**GIVEN RECORDS:**
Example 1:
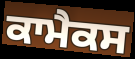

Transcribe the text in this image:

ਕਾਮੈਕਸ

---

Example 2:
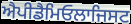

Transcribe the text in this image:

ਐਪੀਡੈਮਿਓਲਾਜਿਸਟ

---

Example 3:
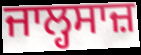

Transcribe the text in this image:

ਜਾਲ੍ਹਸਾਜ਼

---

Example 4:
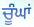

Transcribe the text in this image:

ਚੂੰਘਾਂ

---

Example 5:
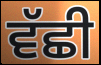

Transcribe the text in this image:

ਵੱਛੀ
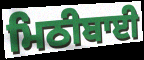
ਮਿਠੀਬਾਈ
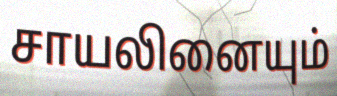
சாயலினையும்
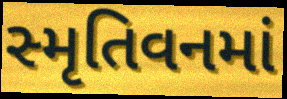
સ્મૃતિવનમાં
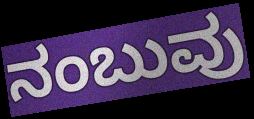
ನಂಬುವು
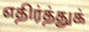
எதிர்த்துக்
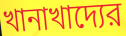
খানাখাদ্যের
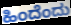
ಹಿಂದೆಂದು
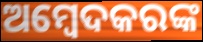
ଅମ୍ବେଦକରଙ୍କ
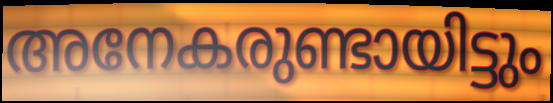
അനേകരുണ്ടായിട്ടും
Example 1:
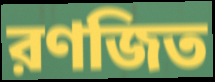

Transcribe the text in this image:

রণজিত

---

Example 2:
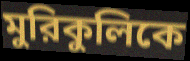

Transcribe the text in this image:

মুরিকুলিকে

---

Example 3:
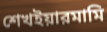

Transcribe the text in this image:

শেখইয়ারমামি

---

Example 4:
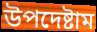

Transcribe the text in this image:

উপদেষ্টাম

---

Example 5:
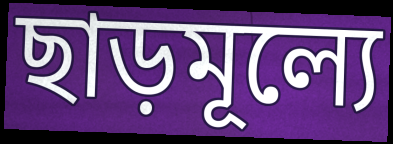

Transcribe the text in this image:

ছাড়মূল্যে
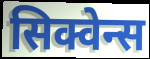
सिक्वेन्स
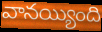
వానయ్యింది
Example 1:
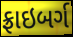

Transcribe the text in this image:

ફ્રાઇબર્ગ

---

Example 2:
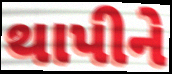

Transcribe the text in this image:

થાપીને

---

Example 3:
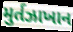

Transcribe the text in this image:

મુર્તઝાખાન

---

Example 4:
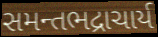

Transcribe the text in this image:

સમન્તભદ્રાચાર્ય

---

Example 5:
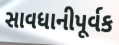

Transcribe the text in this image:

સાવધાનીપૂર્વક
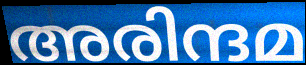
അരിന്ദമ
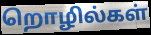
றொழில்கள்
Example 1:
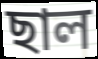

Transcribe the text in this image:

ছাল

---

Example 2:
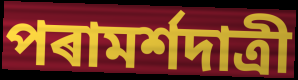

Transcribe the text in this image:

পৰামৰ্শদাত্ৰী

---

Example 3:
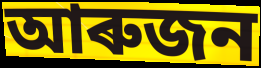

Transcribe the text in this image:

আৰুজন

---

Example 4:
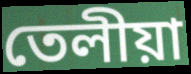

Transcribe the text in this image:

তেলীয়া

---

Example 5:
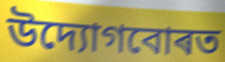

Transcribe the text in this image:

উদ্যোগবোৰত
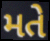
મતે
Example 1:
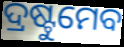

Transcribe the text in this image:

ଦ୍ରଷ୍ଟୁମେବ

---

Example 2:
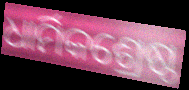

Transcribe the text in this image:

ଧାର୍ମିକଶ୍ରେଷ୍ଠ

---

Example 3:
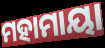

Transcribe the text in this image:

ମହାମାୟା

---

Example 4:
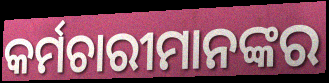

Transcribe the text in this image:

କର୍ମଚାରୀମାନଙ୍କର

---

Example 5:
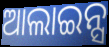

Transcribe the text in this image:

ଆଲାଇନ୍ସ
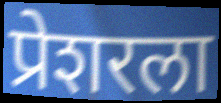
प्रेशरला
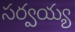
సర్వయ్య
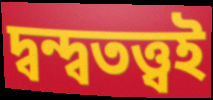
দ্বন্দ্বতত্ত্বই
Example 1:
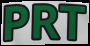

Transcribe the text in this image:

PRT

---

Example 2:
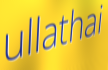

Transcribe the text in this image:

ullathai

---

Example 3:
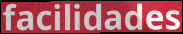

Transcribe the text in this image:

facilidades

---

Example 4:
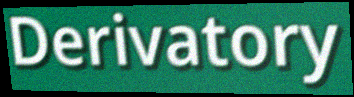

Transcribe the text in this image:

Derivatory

**THE TASK:** Exactly as written above, print every line of the data but not its pictures.

**ANSWER:**
Example 1:

Transcribe the text in this image:

ਕਾਮੈਕਸ

---

Example 2:

Transcribe the text in this image:

ਐਪੀਡੈਮਿਓਲਾਜਿਸਟ

---

Example 3:

Transcribe the text in this image:

ਜਾਲ੍ਹਸਾਜ਼

---

Example 4:

Transcribe the text in this image:

ਚੂੰਘਾਂ

---

Example 5:

Transcribe the text in this image:

ਵੱਛੀ
ਮਿਠੀਬਾਈ
சாயலினையும்
સ્મૃતિવનમાં
ನಂಬುವು
எதிர்த்துக்
খানাখাদ্যের
ಹಿಂದೆಂದು
ଅମ୍ବେଦକରଙ୍କ
അനേകരുണ്ടായിട്ടും
Example 1:

Transcribe the text in this image:

রণজিত

---

Example 2:

Transcribe the text in this image:

মুরিকুলিকে

---

Example 3:

Transcribe the text in this image:

শেখইয়ারমামি

---

Example 4:

Transcribe the text in this image:

উপদেষ্টাম

---

Example 5:

Transcribe the text in this image:

ছাড়মূল্যে
सिक्वेन्स
వానయ్యింది
Example 1:

Transcribe the text in this image:

ફ્રાઇબર્ગ

---

Example 2:

Transcribe the text in this image:

થાપીને

---

Example 3:

Transcribe the text in this image:

મુર્તઝાખાન

---

Example 4:

Transcribe the text in this image:

સમન્તભદ્રાચાર્ય

---

Example 5:

Transcribe the text in this image:

સાવધાનીપૂર્વક
അരിന്ദമ
றொழில்கள்
Example 1:

Transcribe the text in this image:

ছাল

---

Example 2:

Transcribe the text in this image:

পৰামৰ্শদাত্ৰী

---

Example 3:

Transcribe the text in this image:

আৰুজন

---

Example 4:

Transcribe the text in this image:

তেলীয়া

---

Example 5:

Transcribe the text in this image:

উদ্যোগবোৰত
મતે
Example 1:

Transcribe the text in this image:

ଦ୍ରଷ୍ଟୁମେବ

---

Example 2:

Transcribe the text in this image:

ଧାର୍ମିକଶ୍ରେଷ୍ଠ

---

Example 3:

Transcribe the text in this image:

ମହାମାୟା

---

Example 4:

Transcribe the text in this image:

କର୍ମଚାରୀମାନଙ୍କର

---

Example 5:

Transcribe the text in this image:

ଆଲାଇନ୍ସ
प्रेशरला
సర్వయ్య
দ্বন্দ্বতত্ত্বই
Example 1:

Transcribe the text in this image:

PRT

---

Example 2:

Transcribe the text in this image:

ullathai

---

Example 3:

Transcribe the text in this image:

facilidades

---

Example 4:

Transcribe the text in this image:

Derivatory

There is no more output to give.